Work task:
Every single entry that follows must be copied exactly.

Provided information:
____________________

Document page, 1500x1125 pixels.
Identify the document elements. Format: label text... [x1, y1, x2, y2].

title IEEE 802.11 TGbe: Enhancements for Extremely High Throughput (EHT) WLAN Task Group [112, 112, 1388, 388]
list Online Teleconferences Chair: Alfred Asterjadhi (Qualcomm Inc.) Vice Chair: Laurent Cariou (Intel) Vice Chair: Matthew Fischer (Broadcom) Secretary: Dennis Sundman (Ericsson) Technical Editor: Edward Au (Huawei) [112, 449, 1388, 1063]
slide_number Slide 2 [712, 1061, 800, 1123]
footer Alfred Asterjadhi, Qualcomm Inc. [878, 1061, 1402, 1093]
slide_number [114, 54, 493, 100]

____________________

Expected answer:
Document page, 1500x1125 pixels.
Identify the document elements. Format: label text... [x1, y1, x2, y2].

title IEEE 802.11 TGbe: Enhancements for Extremely High Throughput (EHT) WLAN Task Group [112, 112, 1388, 388]
list Online Teleconferences Chair: Alfred Asterjadhi (Qualcomm Inc.) Vice Chair: Laurent Cariou (Intel) Vice Chair: Matthew Fischer (Broadcom) Secretary: Dennis Sundman (Ericsson) Technical Editor: Edward Au (Huawei) [112, 449, 1388, 1063]
slide_number Slide 2 [712, 1061, 800, 1123]
footer Alfred Asterjadhi, Qualcomm Inc. [878, 1061, 1402, 1093]
slide_number [114, 54, 493, 100]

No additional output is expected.